Extrait de page.
Origine et histoire de l'hôpital civil
L’hôpital civil de Haguenau trouve ses origines au XIIe siècle, lorsque l’empereur Frédéric Barberousse fonde en 1189 l’hôpital Saint-Nicolas, destiné aux pèlerins, hors des murs de la ville. Dès que Haguenau obtient son indépendance, la ville souhaite disposer de son propre hôpital. En 1328, le Prévôt Impérial Ottelin Truttmann offre une maison sur la place d’Armes pour y soigner les malades, marquant la naissance de l’hôpital bourgeois. Des dons successifs (terres, forêts, immeubles) enrichissent son patrimoine, mais l’établissement subit des destructions répétées entre 1570 et 1677 (ouragan, incendie).
La reconstruction majeure intervient en 1757 sous la direction de Georges-Joseph Barth, sous-greffier de la ville, qui conçoit un édifice en fer à cheval avec une cour intérieure et des façades ornées de sculptures et rocailles. La chapelle, cœur de l’hôpital, est couverte d’une coupole et permet aux malades d’assister aux offices depuis les salles. En 1883, l’hôpital militaire voisin est rattaché à l’établissement civil, qui s’agrandit encore au XXe siècle (années 1950-1960) avec l’acquisition d’un bâtiment militaire transformé en maison de retraite.

Détails de l'exercice. Recopiez le texte sur l'hôpital civil de Haguenau entre « Origine et histoire » et « 1677 (ouragan, incendie). », inclus, en remplaçant « pèlerins » par « voyageurs ». Les lignes qui suivent ne sont pas nécessaires.

[Enregistrements tirés d'un jeu de données]
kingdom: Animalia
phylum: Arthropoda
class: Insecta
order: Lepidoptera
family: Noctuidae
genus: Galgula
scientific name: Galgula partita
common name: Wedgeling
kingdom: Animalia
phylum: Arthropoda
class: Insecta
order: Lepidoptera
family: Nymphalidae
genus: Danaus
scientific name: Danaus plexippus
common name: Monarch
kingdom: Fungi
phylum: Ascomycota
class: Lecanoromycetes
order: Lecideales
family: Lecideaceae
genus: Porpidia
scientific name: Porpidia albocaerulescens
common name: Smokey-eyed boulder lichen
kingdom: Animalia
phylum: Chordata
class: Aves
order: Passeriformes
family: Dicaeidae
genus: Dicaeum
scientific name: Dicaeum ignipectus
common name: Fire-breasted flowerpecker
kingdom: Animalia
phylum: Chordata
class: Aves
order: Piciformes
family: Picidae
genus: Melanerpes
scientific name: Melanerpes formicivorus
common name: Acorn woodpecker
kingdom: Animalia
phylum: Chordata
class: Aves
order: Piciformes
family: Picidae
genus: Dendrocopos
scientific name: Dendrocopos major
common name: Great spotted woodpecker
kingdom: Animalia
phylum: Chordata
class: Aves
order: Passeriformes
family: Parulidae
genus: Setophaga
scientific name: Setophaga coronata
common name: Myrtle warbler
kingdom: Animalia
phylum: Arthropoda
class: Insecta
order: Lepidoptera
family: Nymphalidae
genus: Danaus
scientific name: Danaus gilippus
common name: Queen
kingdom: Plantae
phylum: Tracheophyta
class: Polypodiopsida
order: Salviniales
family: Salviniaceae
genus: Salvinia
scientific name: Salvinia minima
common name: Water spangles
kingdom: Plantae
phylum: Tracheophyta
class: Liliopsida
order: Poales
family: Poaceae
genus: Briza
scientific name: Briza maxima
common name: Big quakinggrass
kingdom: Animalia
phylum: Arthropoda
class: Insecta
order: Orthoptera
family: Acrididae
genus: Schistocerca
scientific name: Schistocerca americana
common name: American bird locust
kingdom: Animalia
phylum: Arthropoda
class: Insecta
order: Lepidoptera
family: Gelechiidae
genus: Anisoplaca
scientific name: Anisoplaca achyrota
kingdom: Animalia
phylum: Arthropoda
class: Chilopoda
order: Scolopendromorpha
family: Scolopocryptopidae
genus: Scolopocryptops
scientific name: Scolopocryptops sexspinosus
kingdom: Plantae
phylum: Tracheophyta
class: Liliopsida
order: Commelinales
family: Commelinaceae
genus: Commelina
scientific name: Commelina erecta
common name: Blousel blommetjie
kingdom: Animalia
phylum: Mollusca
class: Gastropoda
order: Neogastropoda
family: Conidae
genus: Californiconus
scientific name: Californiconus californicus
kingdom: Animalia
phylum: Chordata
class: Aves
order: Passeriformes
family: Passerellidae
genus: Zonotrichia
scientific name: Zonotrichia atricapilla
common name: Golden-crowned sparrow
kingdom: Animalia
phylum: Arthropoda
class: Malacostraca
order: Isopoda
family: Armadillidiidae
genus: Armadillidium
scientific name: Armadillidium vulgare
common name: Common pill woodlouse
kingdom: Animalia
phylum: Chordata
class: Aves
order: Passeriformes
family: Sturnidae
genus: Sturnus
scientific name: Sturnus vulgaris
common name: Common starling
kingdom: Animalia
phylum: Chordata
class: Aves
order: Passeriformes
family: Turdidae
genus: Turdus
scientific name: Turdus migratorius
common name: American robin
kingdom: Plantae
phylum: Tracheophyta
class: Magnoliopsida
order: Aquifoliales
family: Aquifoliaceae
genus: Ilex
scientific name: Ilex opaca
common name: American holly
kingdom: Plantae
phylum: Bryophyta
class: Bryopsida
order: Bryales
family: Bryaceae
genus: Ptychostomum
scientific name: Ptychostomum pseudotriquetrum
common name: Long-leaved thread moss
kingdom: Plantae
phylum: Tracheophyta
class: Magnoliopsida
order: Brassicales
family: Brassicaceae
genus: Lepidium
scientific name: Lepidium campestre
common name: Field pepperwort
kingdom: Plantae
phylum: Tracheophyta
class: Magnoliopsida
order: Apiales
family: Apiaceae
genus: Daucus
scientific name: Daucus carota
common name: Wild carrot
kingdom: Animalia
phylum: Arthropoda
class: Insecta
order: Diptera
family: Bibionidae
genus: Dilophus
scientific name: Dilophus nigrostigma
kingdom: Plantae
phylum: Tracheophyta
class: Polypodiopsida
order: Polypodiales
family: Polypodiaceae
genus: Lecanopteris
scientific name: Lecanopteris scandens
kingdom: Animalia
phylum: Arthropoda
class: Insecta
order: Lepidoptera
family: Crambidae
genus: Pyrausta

Exercice résolu.
Origine et histoire de l'hôpital civil
L’hôpital civil de Haguenau trouve ses origines au XIIe siècle, lorsque l’empereur Frédéric Barberousse fonde en 1189 l’hôpital Saint-Nicolas, destiné aux voyageurs, hors des murs de la ville. Dès que Haguenau obtient son indépendance, la ville souhaite disposer de son propre hôpital. En 1328, le Prévôt Impérial Ottelin Truttmann offre une maison sur la place d’Armes pour y soigner les malades, marquant la naissance de l’hôpital bourgeois. Des dons successifs (terres, forêts, immeubles) enrichissent son patrimoine, mais l’établissement subit des destructions répétées entre 1570 et 1677 (ouragan, incendie).